Dataset entries

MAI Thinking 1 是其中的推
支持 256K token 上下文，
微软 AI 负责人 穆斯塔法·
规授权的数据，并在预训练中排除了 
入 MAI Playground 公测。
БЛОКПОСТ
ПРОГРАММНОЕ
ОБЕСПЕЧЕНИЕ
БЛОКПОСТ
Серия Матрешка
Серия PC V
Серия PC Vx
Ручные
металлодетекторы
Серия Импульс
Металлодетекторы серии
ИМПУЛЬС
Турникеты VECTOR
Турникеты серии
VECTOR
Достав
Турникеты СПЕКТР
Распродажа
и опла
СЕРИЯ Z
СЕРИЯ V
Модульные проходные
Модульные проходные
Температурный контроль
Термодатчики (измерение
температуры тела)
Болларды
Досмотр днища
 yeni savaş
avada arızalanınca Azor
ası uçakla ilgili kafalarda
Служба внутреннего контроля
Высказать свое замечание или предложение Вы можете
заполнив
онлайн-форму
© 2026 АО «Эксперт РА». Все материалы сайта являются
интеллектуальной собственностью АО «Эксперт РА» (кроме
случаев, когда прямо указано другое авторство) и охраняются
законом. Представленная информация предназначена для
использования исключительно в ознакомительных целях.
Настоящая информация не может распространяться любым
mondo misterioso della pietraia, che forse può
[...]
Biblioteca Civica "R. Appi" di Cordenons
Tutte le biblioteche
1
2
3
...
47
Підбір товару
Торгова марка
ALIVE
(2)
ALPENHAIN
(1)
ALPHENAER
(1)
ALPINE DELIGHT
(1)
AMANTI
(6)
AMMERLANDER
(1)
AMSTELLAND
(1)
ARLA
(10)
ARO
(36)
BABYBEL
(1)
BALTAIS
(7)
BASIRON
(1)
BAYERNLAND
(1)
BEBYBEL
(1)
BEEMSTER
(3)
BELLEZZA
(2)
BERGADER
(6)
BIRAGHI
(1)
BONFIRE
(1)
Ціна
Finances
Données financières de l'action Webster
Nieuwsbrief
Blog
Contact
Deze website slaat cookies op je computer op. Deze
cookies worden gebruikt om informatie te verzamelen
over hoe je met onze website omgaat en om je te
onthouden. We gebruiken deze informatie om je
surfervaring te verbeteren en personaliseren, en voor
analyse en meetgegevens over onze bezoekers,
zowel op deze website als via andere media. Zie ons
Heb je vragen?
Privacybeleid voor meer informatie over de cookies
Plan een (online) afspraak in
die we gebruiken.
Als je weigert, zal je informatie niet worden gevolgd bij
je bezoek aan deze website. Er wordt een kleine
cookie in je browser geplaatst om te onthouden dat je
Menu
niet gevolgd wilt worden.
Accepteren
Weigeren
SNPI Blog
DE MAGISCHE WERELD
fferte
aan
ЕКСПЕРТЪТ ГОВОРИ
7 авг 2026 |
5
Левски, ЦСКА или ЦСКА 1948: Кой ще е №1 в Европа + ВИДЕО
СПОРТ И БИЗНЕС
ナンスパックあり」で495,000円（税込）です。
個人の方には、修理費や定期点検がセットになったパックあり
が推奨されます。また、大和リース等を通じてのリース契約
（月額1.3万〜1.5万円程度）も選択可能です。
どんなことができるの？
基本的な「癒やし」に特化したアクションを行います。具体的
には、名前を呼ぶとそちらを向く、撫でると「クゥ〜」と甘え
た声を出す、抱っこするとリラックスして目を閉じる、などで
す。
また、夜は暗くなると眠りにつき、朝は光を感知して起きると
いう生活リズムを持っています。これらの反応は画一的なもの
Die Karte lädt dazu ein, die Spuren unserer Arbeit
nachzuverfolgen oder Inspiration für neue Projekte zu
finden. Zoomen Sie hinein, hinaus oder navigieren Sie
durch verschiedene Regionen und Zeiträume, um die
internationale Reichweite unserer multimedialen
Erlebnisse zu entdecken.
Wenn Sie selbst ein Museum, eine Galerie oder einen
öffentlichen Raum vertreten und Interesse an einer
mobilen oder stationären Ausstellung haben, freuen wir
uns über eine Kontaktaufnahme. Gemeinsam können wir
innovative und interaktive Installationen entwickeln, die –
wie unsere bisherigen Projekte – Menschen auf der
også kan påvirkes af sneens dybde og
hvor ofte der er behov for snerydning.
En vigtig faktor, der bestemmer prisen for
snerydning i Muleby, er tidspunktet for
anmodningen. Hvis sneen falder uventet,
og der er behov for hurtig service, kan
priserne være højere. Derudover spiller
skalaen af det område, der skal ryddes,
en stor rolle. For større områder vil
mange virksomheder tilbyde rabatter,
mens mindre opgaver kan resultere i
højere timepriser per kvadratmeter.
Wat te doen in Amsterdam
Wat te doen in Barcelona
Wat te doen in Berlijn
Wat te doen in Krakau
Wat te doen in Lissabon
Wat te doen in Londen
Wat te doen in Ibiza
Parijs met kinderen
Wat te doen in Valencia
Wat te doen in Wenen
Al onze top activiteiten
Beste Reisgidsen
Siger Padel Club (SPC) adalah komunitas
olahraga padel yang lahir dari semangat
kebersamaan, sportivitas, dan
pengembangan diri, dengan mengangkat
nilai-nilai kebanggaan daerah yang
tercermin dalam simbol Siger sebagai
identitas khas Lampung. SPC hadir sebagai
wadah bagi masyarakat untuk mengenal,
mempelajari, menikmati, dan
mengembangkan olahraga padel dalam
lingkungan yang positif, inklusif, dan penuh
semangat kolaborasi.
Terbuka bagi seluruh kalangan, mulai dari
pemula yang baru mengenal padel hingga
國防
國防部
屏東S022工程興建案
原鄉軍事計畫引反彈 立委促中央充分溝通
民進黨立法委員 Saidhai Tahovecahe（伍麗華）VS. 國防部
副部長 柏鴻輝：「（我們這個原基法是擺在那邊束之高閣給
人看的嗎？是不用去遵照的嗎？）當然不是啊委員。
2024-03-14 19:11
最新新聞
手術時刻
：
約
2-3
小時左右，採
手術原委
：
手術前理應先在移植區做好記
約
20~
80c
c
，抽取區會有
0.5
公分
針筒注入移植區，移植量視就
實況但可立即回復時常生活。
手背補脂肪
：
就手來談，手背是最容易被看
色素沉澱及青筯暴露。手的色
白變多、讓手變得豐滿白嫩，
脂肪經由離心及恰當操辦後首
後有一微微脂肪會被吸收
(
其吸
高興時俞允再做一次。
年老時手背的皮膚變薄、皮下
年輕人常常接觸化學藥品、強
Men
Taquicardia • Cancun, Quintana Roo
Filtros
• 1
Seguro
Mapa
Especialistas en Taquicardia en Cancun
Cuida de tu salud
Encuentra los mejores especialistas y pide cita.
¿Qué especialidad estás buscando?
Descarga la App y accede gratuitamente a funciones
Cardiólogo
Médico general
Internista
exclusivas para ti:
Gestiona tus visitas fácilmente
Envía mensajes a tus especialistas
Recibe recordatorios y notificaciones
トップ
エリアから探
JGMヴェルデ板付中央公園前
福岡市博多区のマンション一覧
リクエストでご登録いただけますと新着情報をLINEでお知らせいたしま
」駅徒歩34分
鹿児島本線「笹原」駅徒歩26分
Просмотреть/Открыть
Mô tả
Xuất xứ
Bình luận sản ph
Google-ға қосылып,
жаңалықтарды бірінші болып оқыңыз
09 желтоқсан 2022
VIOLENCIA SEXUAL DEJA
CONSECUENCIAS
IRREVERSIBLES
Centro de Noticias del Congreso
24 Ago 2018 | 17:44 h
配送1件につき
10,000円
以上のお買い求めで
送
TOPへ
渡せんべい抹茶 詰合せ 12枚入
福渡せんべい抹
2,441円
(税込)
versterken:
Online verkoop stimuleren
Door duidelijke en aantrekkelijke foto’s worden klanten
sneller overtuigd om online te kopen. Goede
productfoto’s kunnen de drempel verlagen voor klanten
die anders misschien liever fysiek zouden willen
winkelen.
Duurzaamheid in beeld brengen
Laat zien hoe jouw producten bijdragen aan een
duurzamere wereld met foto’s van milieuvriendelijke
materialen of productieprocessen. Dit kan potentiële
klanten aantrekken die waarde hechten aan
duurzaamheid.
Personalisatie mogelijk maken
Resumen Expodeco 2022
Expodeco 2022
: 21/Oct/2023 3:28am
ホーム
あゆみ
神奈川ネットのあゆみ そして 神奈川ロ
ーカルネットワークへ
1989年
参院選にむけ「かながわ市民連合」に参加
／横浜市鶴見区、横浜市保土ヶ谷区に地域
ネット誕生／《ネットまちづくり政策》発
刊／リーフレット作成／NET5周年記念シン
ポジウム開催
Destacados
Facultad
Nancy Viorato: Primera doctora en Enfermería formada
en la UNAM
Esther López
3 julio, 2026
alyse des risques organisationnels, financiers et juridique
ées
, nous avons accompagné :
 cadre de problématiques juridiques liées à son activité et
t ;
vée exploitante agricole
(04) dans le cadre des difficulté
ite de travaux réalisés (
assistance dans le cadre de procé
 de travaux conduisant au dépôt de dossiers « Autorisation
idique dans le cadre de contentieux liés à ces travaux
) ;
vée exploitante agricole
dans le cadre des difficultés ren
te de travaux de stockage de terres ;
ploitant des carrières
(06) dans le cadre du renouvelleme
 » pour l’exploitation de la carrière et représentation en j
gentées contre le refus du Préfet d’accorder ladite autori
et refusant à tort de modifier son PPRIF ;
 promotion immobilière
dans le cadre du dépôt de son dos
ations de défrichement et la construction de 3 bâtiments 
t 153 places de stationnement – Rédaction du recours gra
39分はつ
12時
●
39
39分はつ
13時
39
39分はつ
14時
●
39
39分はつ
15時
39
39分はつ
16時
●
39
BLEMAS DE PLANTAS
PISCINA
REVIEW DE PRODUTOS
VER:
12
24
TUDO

_Work to complete_
Write down, word for word, the lines above from the one containing "mondo misterioso della" through the one containing "die we gebruiken.", both ends included.

_Solution for this exercise_
mondo misterioso della pietraia, che forse può
[...]
Biblioteca Civica "R. Appi" di Cordenons
Tutte le biblioteche
1
2
3
...
47
Підбір товару
Торгова марка
ALIVE
(2)
ALPENHAIN
(1)
ALPHENAER
(1)
ALPINE DELIGHT
(1)
AMANTI
(6)
AMMERLANDER
(1)
AMSTELLAND
(1)
ARLA
(10)
ARO
(36)
BABYBEL
(1)
BALTAIS
(7)
BASIRON
(1)
BAYERNLAND
(1)
BEBYBEL
(1)
BEEMSTER
(3)
BELLEZZA
(2)
BERGADER
(6)
BIRAGHI
(1)
BONFIRE
(1)
Ціна
Finances
Données financières de l'action Webster
Nieuwsbrief
Blog
Contact
Deze website slaat cookies op je computer op. Deze
cookies worden gebruikt om informatie te verzamelen
over hoe je met onze website omgaat en om je te
onthouden. We gebruiken deze informatie om je
surfervaring te verbeteren en personaliseren, en voor
analyse en meetgegevens over onze bezoekers,
zowel op deze website als via andere media. Zie ons
Heb je vragen?
Privacybeleid voor meer informatie over de cookies
Plan een (online) afspraak in
die we gebruiken.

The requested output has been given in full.